Caching and Offline Usage of Reference Sets (IMGT & OGRDB)

0.1 Introduction

A key feature of immReferent is its automatic caching system. Every time data is downloaded from an online source, it is stored in a local directory. On subsequent requests for the same data, the package loads the local copy, which is much faster and allows for offline work. This vignette explains how the cache works and how you can manage it.

library(immReferent)

0.2 The Cache Directory

0.2.1 Finding the Cache

By default, immReferent stores its cache in a directory named .immReferent inside your user home directory. You can find the exact path on your system using the internal helper function .get_cache_dir() (note the leading dot, which indicates it’s not an exported function intended for all users, but useful for this purpose).

# This internal function reveals the current cache path
immReferent:::.get_cache_dir()

The cache contains subdirectories for each species, and within those, further subdirectories for different data types (e.g., vdj, constant, hla).

0.2.2 Changing the Cache Location

For some workflows, you may need to store the cache in a different location, such as a shared project directory or a drive with more storage space. You can change the cache location for the current R session by setting an R option.

# Set a new path for the cache
options(immReferent.cache = "/path/to/my/project/cache")

# Verify the new location
immReferent:::.get_cache_dir()

# Any calls to getIMGT() will now use this new location
hla_data <- getIMGT(gene = "HLA", 
                    type = "NUC")

To make this change permanent, you can set this option in your .Rprofile file.

0.3 Offline Workflow

The caching system is essential for working on a machine that does not have internet access. The workflow is simple:

Populate the cache: On a machine with an internet connection, use getIMGT() to download all the datasets you will need for your analysis.

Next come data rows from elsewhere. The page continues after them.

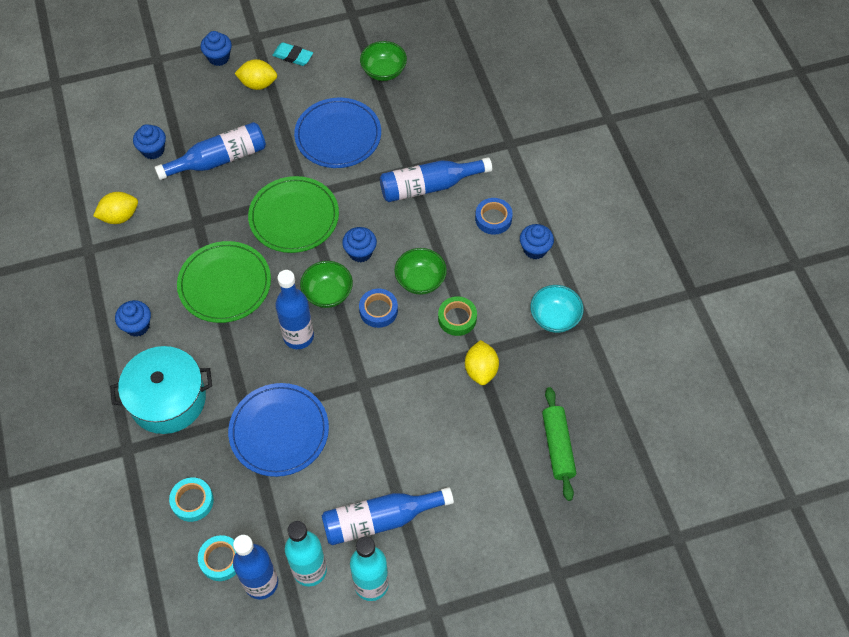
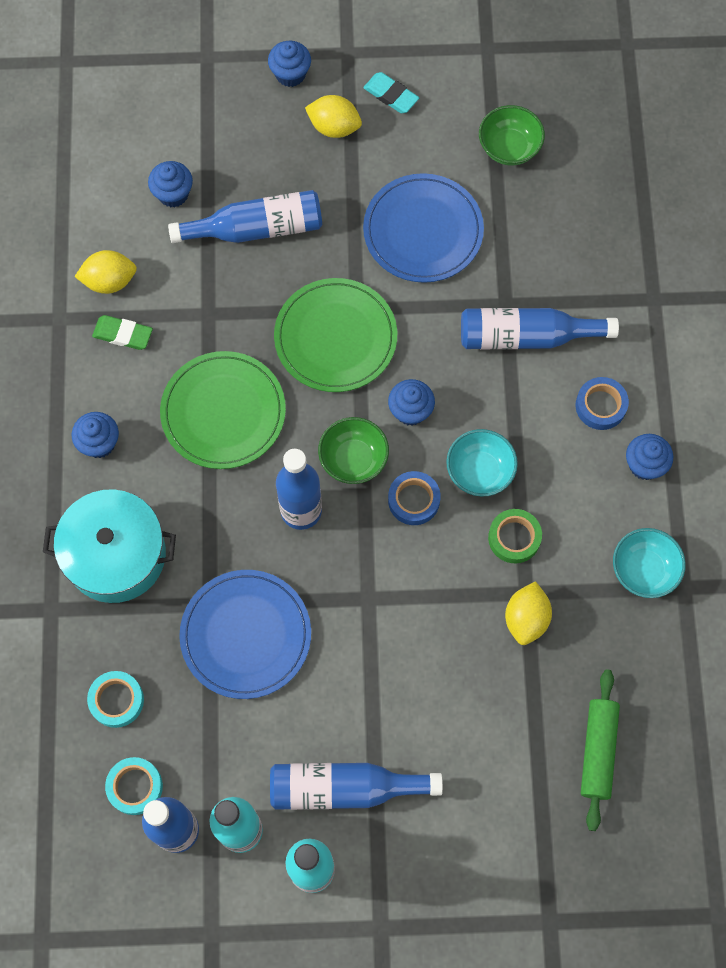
camera: 15 degrees right, 10 degrees up
green bowl [394,248,447,295] -> turquoise bowl [446,429,518,497]
none -> green eraser [92,315,153,350]

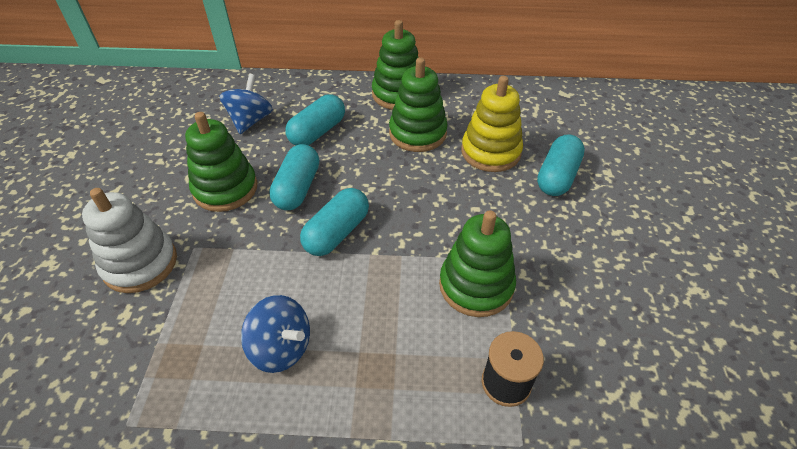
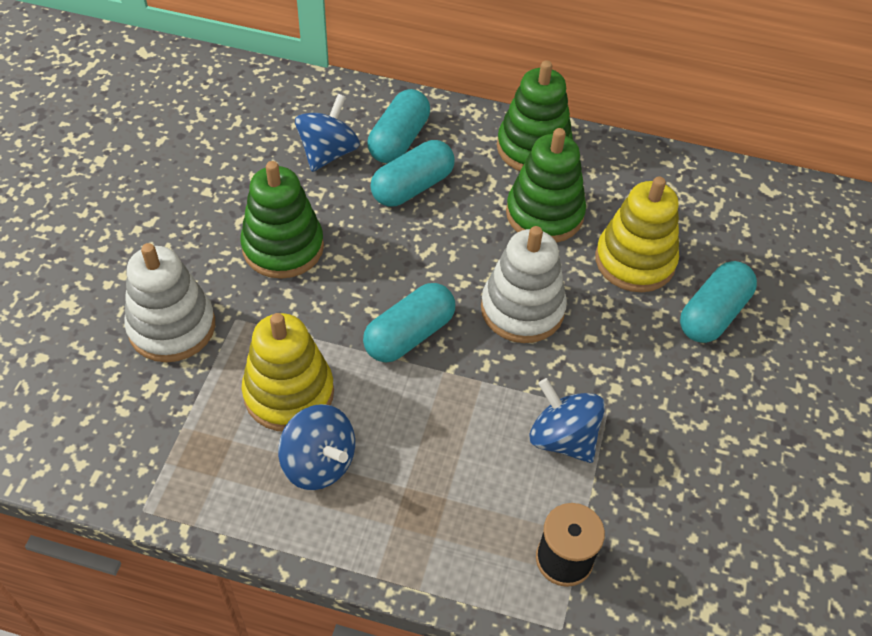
camera: 10 degrees right, 5 degrees up
turquoise capsule [269,144,319,210] -> turquoise capsule moved to [368,89,430,163]
green stacking toy [439,210,516,317] -> blue spinning top [529,378,605,463]
none -> yellow stacking toy [242,313,334,431]
none -> white stacking toy [481,226,567,343]

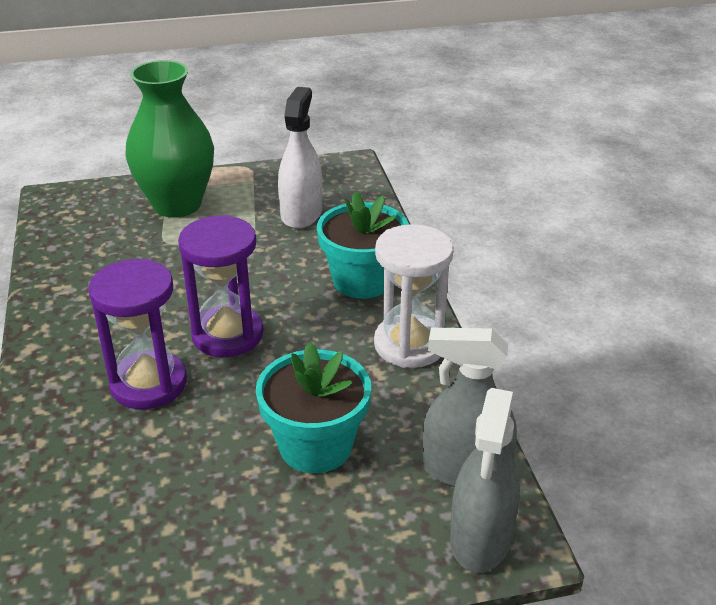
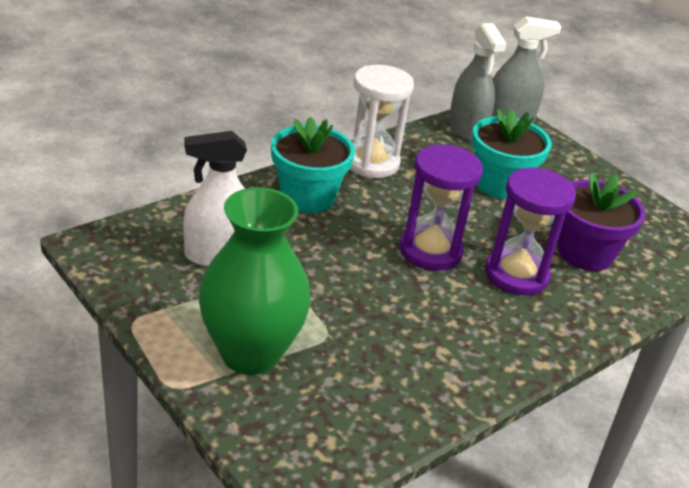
camera: 120 degrees left, 0 degrees up
none -> purple flower pot [558,172,646,271]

getIMGT(species = "human", # Download all human Ig genes
        gene = "IG") 
getIMGT(species = "human", # Download all human TCR genes
        gene = "TCR") 
getIMGT(gene = "HLA", # Download HLA data
        type="NUC")

Or using getOGRDB() to access germline immune receptor sequences.

igh_ogrdb <- getOGRDB(species = "human", # Human IGH as FASTA 
                      locus = "IGH", 
                      type = "NUC", 
                      format = "FASTA_GAPPED")

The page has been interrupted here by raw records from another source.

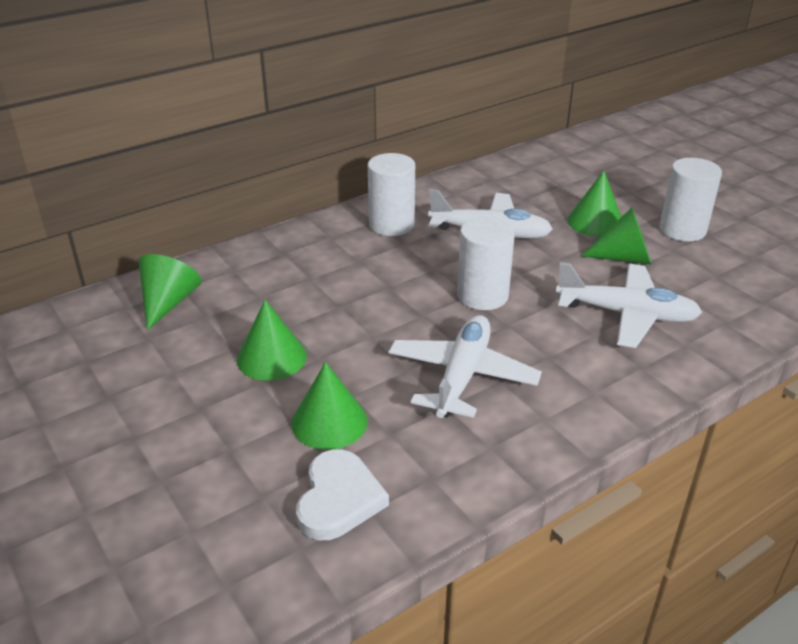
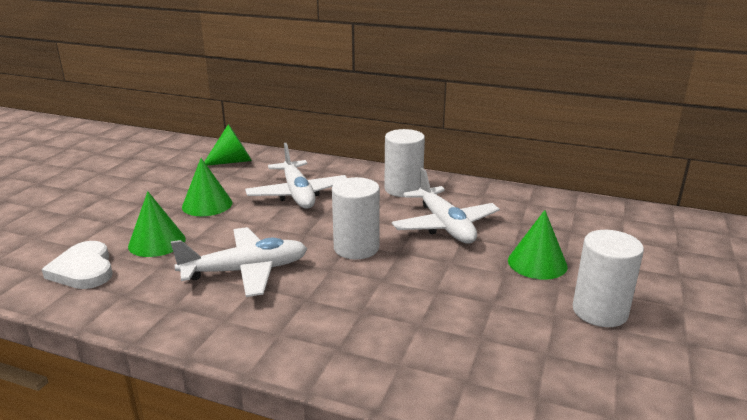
camera: 55 degrees right, 10 degrees down
white heart [296,449,389,540] -> white heart turned 90 degrees clockwise [42,241,113,289]
white plane [556,262,702,348] -> white plane moved to [245,143,347,209]
green cone [581,207,651,264] -> none

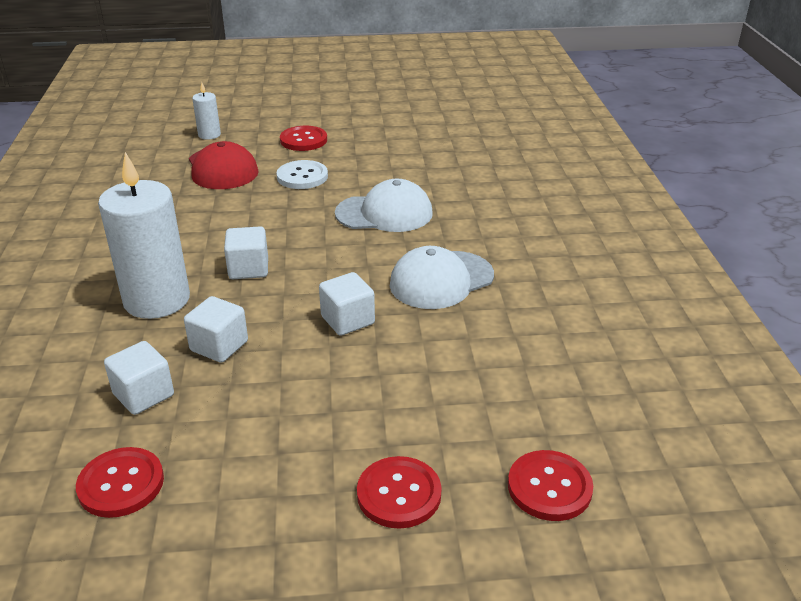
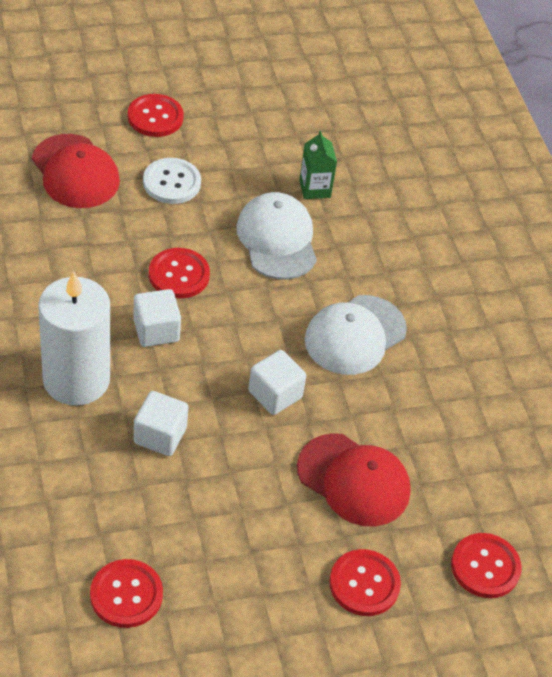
camera: 15 degrees left, 15 degrees up
white cube [104,341,174,415] -> none
white candle [192,82,221,140] -> none
white cap [335,179,433,232] -> white cap turned 90 degrees counterclockwise [236,192,317,280]
none -> red button [149,248,210,299]
none -> red cap [297,433,411,526]
none -> green carton [299,131,337,199]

igk_airr <- getOGRDB(species = "human", # Human IGK via AIRR JSON
                     locus = "IGK",
                     type = "NUC", 
                     format = "AIRR")

igl_prot <- getOGRDB(species = "human", # Human IGL FASTA 
                     locus = "IGL",
                     type = "PROT", 
                     format = "FASTA_UNGAPPED")

Transfer the cache: Copy the entire cache directory (e.g., ~/.immReferent) to the offline machine. You can put it anywhere you like, for example, in your project folder.
Use the cache: On the offline machine, tell immReferent where to find the cache and then use getIMGT() or loadIMGT() to load the data. No network connection will be required.

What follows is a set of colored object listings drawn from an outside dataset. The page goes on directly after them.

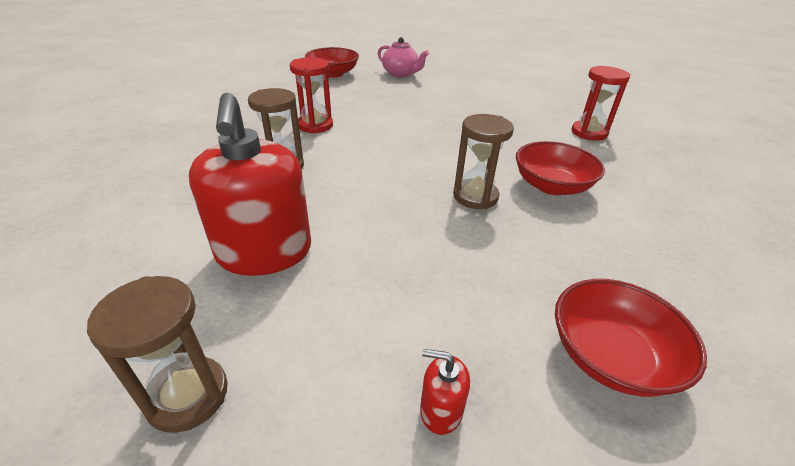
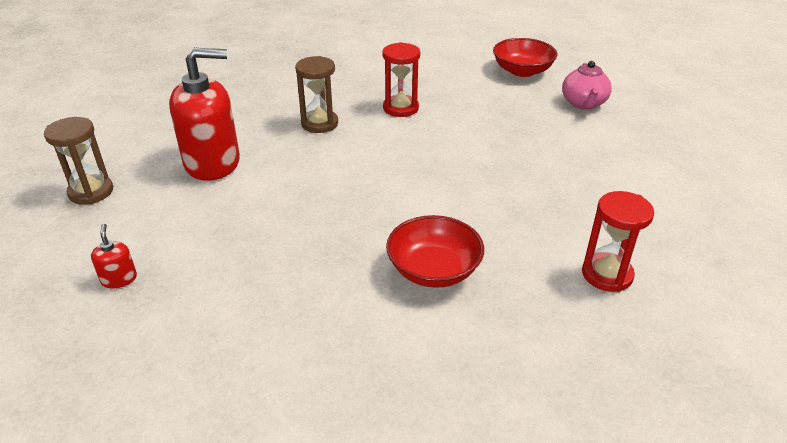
camera: 60 degrees right, 0 degrees up
red soap dispenser [189,93,311,276] -> red soap dispenser turned 150 degrees counterclockwise [169,48,240,181]
brown hourglass [453,114,514,209] -> none
red bowl [555,279,707,397] -> none

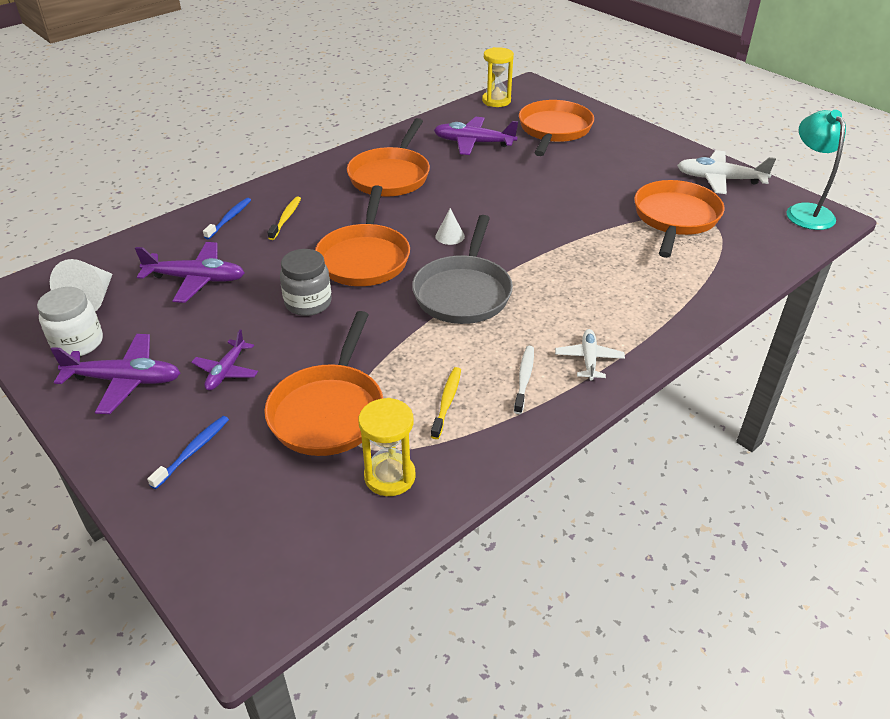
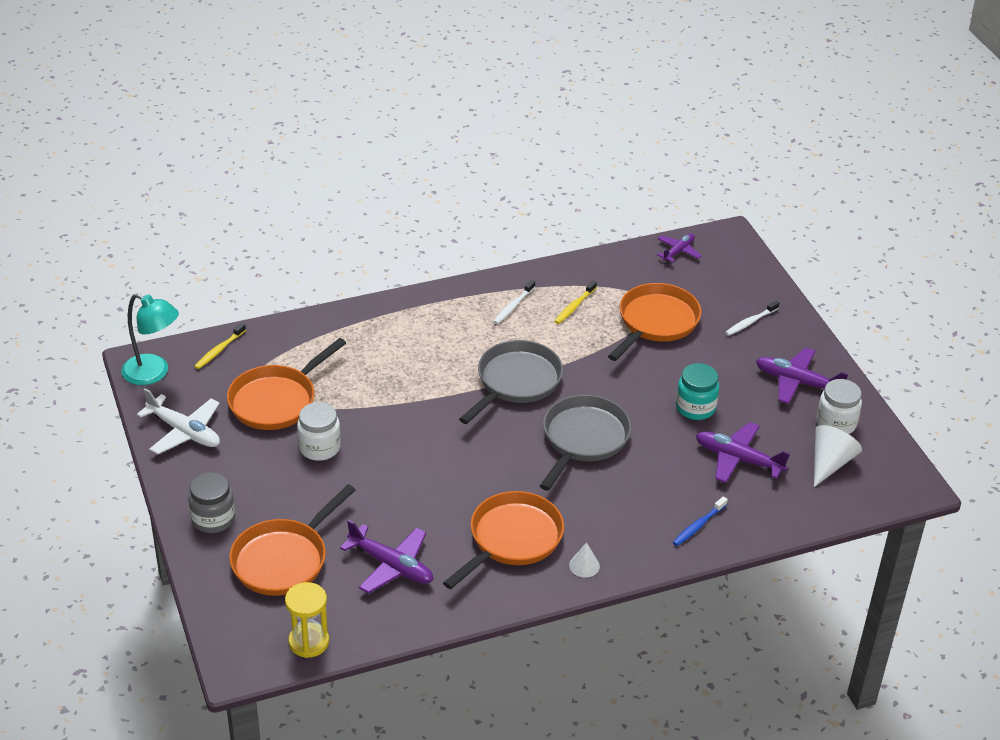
camera: 160 degrees left, 0 degrees up
blue toothbrush [147,416,229,489] -> white toothbrush [725,301,779,336]
purple plane [191,329,258,390] -> purple plane moved to [657,233,702,263]
yellow toothbrush [268,197,301,240] -> yellow toothbrush moved to [194,323,246,369]
grey jar [280,249,332,316] -> grey jar moved to [188,472,235,533]
orange pan [315,185,410,286] -> grey pan [540,395,631,491]
yellow hourglass [358,398,416,496] -> none
white cone [435,208,465,245] -> white cone moved to [569,542,600,578]
white plane [555,329,625,381] -> none
turquoise lamp [786,110,846,230] -> turquoise lamp turned 75 degrees counterclockwise [122,293,179,385]
none -> white jar [297,402,341,461]
none -> turquoise jar [676,363,719,420]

options(immReferent.cache = "/path/to/your/transferred/cache")

#IMGT
ighv_data <- getIMGT(species = "human", 
                     gene = "IGHV", 
                     type = "NUC")

# OGRDB
igh_ogrdb <- loadOGRDB(species = "human", 
                       locus = "IGH",
                       type = "NUC", f
                       ormat = "FASTA_GAPPED")

0.4 Cache Metadata

immReferent keeps a log file named immReferent_log.yaml in the root of the cache directory. This file tracks when specific datasets were downloaded. This can be useful for reproducibility, allowing you to record the exact state of the reference data used in an analysis.

You can inspect this file manually to see the download history.